Prisoners Rebel Against Conditions Exacerbated by COVID-19

By Nélida Tello

As conditions continue to worsen and no effort is made to release and protect inmates, resistance has been brewing and inmates in both the US and across the world have been inciting rebellion from their cages.

At Lansing Correctional Facility in Kansas dozens of inmates rioted, looting guards’ offices, breaking windows, and setting fires ablaze within the prison. At a Washington State prison nearly 200 inmates rebelled against the prison’s neglect to which prison guards responded with rubber pellets and pepper spray. One inmate at George F. Bailey Detention Center in the San Diego area noted that “some inmates are growing so angry, they’re throwing their food trays through the chow holes.” At Cook County Jail, Parchman Prison, and the Bailey Detention Facility, inmates have declared hunger strikes to denounce their exposure to coronavirus and the states’ lack of preventative health measures.

Prison rebellions have also broken out in response to poor conditions exacerbated by the coronavirus in Peru, Brazil, Argentina, Sierra Leone, Italy, and Indonesia, among other countries. These rebellions have included prisoners taking guards as hostages and large numbers of injuries.

In the midst of the coronavirus pandemic, prisoners have been forced to live in squalor among other infected inmates; incarceration as a means of social control has left prisons overcrowded and unsanitary.

Last month, Cook County Jail in Chicago was identified as the location with the highest rate of coronavirus infection in the US. More than 500 inmates in Cook County Jail have tested positive for COVID-19 with at least seven confirmed deaths.

Jails and prisons have failed to provide inmates with the necessary measures to limit the spread of coronavirus. Inmates are forced to use t-shirts as masks, and when masks are provided, they are not regularly cleaned by staff. Soap has been scarce in prisons even before the COVID-19 breakout, “There is no soap in the restrooms, nor has there been in the six months I have been here,” said the inmate in Bailey Detention Facility, which at this time houses 60 or more prisoners in each dormitory.

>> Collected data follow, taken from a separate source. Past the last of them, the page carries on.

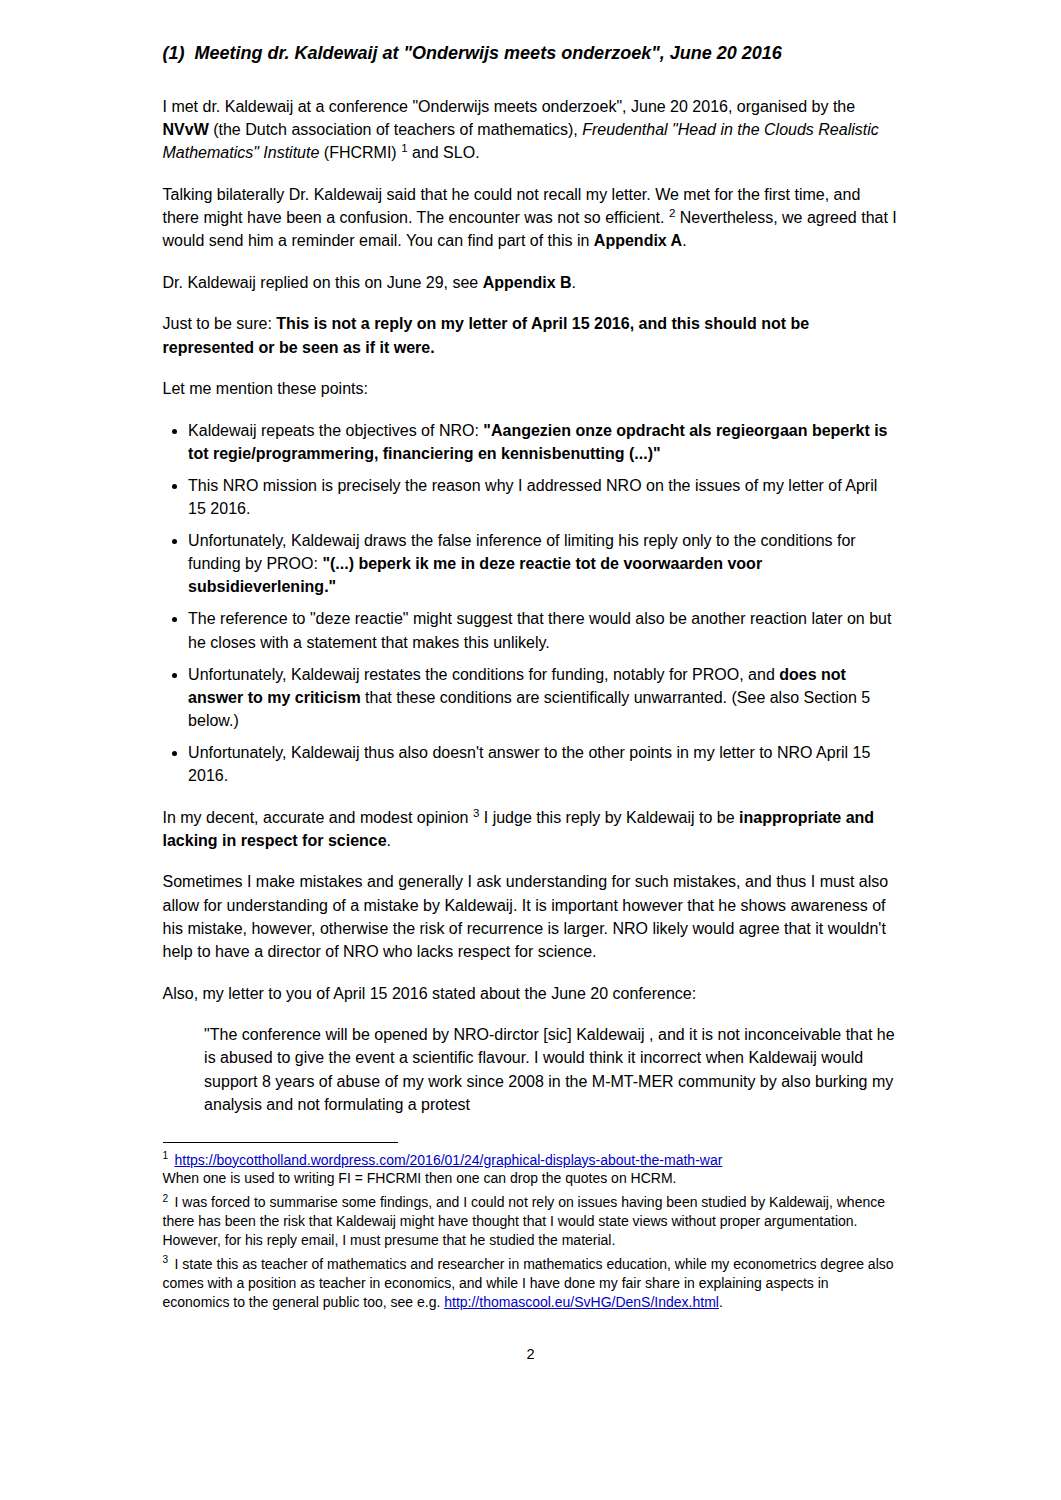(1) Meeting dr. Kaldewaij at "Onderwijs meets onderzoek", June 20 2016
I met dr. Kaldewaij at a conference "Onderwijs meets onderzoek", June 20 2016, organised by the NVvW (the Dutch association of teachers of mathematics), Freudenthal "Head in the Clouds Realistic Mathematics" Institute (FHCRMI) 1 and SLO.
Talking bilaterally Dr. Kaldewaij said that he could not recall my letter. We met for the first time, and there might have been a confusion. The encounter was not so efficient. 2 Nevertheless, we agreed that I would send him a reminder email. You can find part of this in Appendix A.
Dr. Kaldewaij replied on this on June 29, see Appendix B.
Just to be sure: This is not a reply on my letter of April 15 2016, and this should not be represented or be seen as if it were.
Let me mention these points:
Kaldewaij repeats the objectives of NRO: "Aangezien onze opdracht als regieorgaan beperkt is tot regie/programmering, financiering en kennisbenutting (...)"
This NRO mission is precisely the reason why I addressed NRO on the issues of my letter of April 15 2016.
Unfortunately, Kaldewaij draws the false inference of limiting his reply only to the conditions for funding by PROO: "(...) beperk ik me in deze reactie tot de voorwaarden voor subsidieverlening."
The reference to "deze reactie" might suggest that there would also be another reaction later on but he closes with a statement that makes this unlikely.
Unfortunately, Kaldewaij restates the conditions for funding, notably for PROO, and does not answer to my criticism that these conditions are scientifically unwarranted. (See also Section 5 below.)
Unfortunately, Kaldewaij thus also doesn't answer to the other points in my letter to NRO April 15 2016.
In my decent, accurate and modest opinion 3 I judge this reply by Kaldewaij to be inappropriate and lacking in respect for science.
Sometimes I make mistakes and generally I ask understanding for such mistakes, and thus I must also allow for understanding of a mistake by Kaldewaij. It is important however that he shows awareness of his mistake, however, otherwise the risk of recurrence is larger. NRO likely would agree that it wouldn't help to have a director of NRO who lacks respect for science.
Also, my letter to you of April 15 2016 stated about the June 20 conference:
"The conference will be opened by NRO-dirctor [sic] Kaldewaij , and it is not inconceivable that he is abused to give the event a scientific flavour. I would think it incorrect when Kaldewaij would support 8 years of abuse of my work since 2008 in the M-MT-MER community by also burking my analysis and not formulating a protest
1 https://boycottholland.wordpress.com/2016/01/24/graphical-displays-about-the-math-war
When one is used to writing FI = FHCRMI then one can drop the quotes on HCRM.
2 I was forced to summarise some findings, and I could not rely on issues having been studied by Kaldewaij, whence there has been the risk that Kaldewaij might have thought that I would state views without proper argumentation. However, for his reply email, I must presume that he studied the material.
3 I state this as teacher of mathematics and researcher in mathematics education, while my econometrics degree also comes with a position as teacher in economics, and while I have done my fair share in explaining aspects in economics to the general public too, see e.g. http://thomascool.eu/SvHG/DenS/Index.html.
2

Parchman Penitentiary, Mississippi’s largest prison, has some of the worst conditions in the US; inmates do not have access to potable water, the prison is infested with rats, many cells are flooded, toilets and sinks are broken, the most outrageous of these crimes against the prisoners was the serving of raw chicken. One inmate in Parchment has died so far from COVID-19, however as of late April, only 20 of the state’s 18,000 inmates had been tested.

Prison guards have resorted to the use of repressive measures such as lockdowns, in which prisoners are kept in their cells for days at a time and only let out to shower, as “preventative” measures against the spread of COVID-19, rather than releasing or providing medical attention and protective equipment to inmates. In Peru the authorities opened fire with live rounds, killing at least nine prisoners.

On top of the 2.2 million people already trapped in this decaying ‘criminal justice’ system, there are many other inmates without sentences or even convictions, awaiting the reopening of courts due to COVID-19. This is par for the course in the US, where over half of the prison population is Black or Latino and the vast majority come from poor, working-class backgrounds.

US imperialism has already done everything in its power to destroy these people and remove any semblance of dignity; the ruling class barely cares to maintain the image of ‘justice,’ much less do they care about providing adequate protections for inmates’ health. As their anger and discontent grows, many prisoners are demonstrating the truth of the universal slogan, “it is right to rebel!”